Up the Gatineau! Article
This article was first published in Up the Gatineau! Volume 23.
Hollywood: The Gatineau Connection
Archie M. Pennie
The author is deeply grateful to Pat Tone for supplying biographical information and lending the family photographs. Copies of these photographs have been made for the HSG Archives.
Many of the middle and older generations will always remember the distinguished and debonair stage and screen actor, Franchot Tone. Few will know that he had a very strong link to the Gatineau and particularly to Thirty-One Mile Lake and Lake Pemichangan. This link had been forged strongly many years ago, for his grandfather S. P. Franchot, then from Buckingham, was one of the founding members of the Gatineau Fish and Game Club, which celebrated its centenary in 1994. His father Frank J. Tone was a long-term member of the Club as well, so it is not all that strange that Franchot should have had such a close affinity to that area of the Gatineau.

Franchot was an Arts graduate from Cornell University and also studied in France. His acting career began in Buffalo, New York, where he joined a local theatre company. He moved later to the New York stage, where he appeared in The Age of Innocence with Katherine Cornell as well as many other Broadway productions. He moved from the stage to Hollywood in 1932, making his debut with Joan Crawford in the film Today we Live. He later married Joan and she was a frequent distinguished visitor to the family cottage at Lake Pemichangan. After his divorce from Joan he married Jean Wallace, also a film star, who often came to the lake with their two sons.
My wife Barbara, whose parents owned the cottage next door, often recalls how she and several of her summer friends would hide in the bushes eavesdropping on Franchot, Joan and other Hollywood celebrities as they relaxed on the porch. He had a rich and fascinating voice which appealed so much to young and old.

Franchot was a great outdoors man and was never happier than on holiday at the lake. He loved the Gatineau and the opportunities it gave him for exercising his skills with a fly rod. Despite his international status as a star, he was a real down-to-earth gentleman, and a great friend and companion to anyone who would share his canoe as he fished and enjoyed the peace and stillness of the lakes.
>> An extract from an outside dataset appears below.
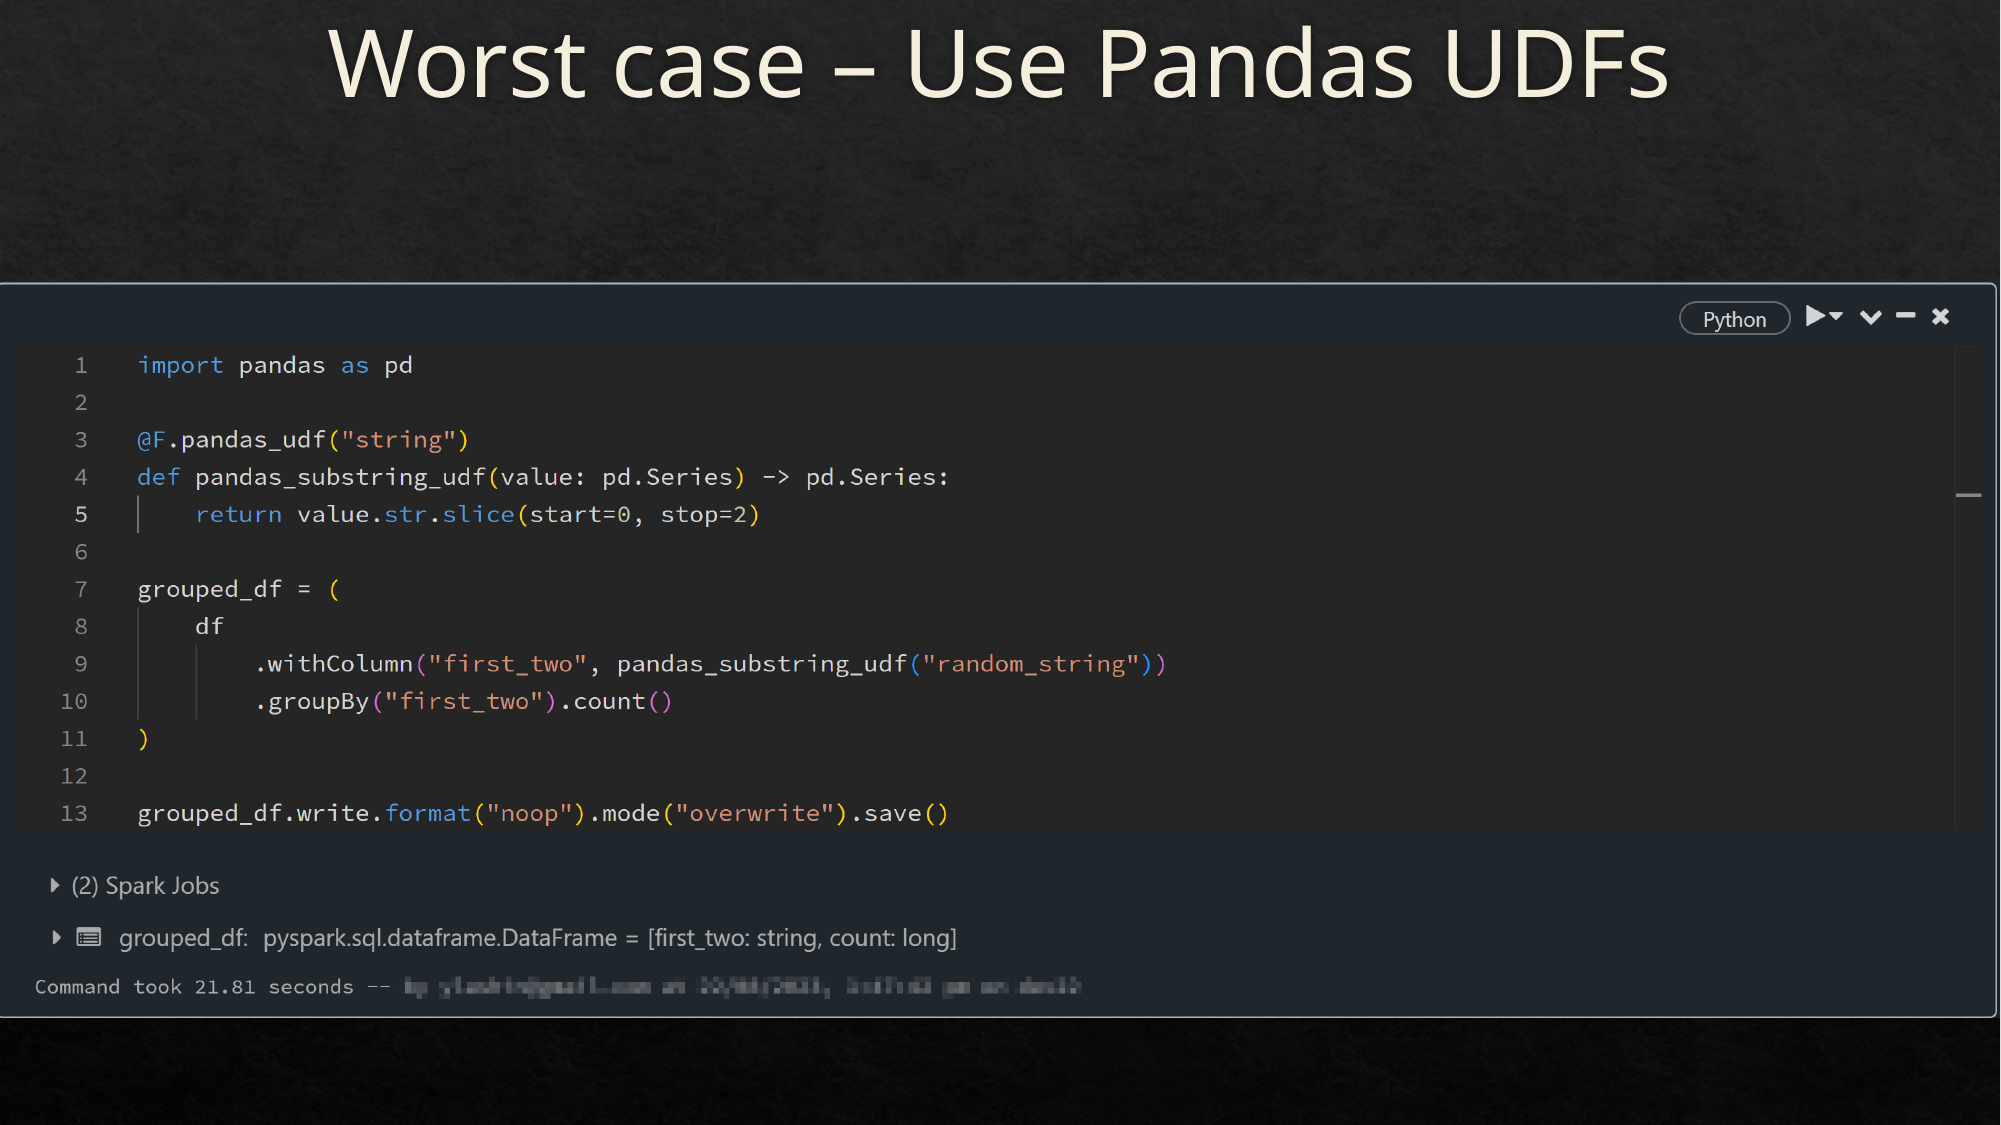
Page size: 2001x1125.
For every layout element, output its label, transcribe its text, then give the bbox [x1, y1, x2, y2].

picture [0, 281, 2000, 1018]
title Worst case – Use Pandas UDFs [150, 9, 1850, 126]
During the 1930s and 40s he was one of the leading figures in the entertainment world and appeared in many films and stage productions, including The Lives of a Bengal Lancer, Mutiny on the Bounty, Five Graves to Cairo, Man on the Eiffel Tower, Here Comes the Bride, Without Honour, and many, many others. In all, he appeared in close to fifty films and plays.
One of the summer highlights at Pemichangan was the arrival on the lake of the Grumman Goose airplane from Ottawa bringing Franchot and his distinguished passengers to share with him the great Gatineau outdoors. The excited summer residents would watch from a respectable distance to see whom they could recognize. These were great occasions up there and almost equivalent to a Royal Visit.
The Tone family has continued its strong attachment to the Gatineau, and Franchot’s two sons, Pascal (Pat) and Jeff return at regular intervals to the old family cottage to enjoy the unique surroundings that were so much a part of their father’s life. Another Franchot, his grandfather’s namesake, represents the fifth generation of his family to summer at the lake. Although he lived and worked in the United States, Franchot Tone’s heart and soul were firmly entrenched in the hills and lakes of the Gatineau. When he died in 1968, his ashes were scattered near his cottage. To some of us who were his friends this somehow makes us feel that he still shares with us the pleasures of his beloved Gatineau.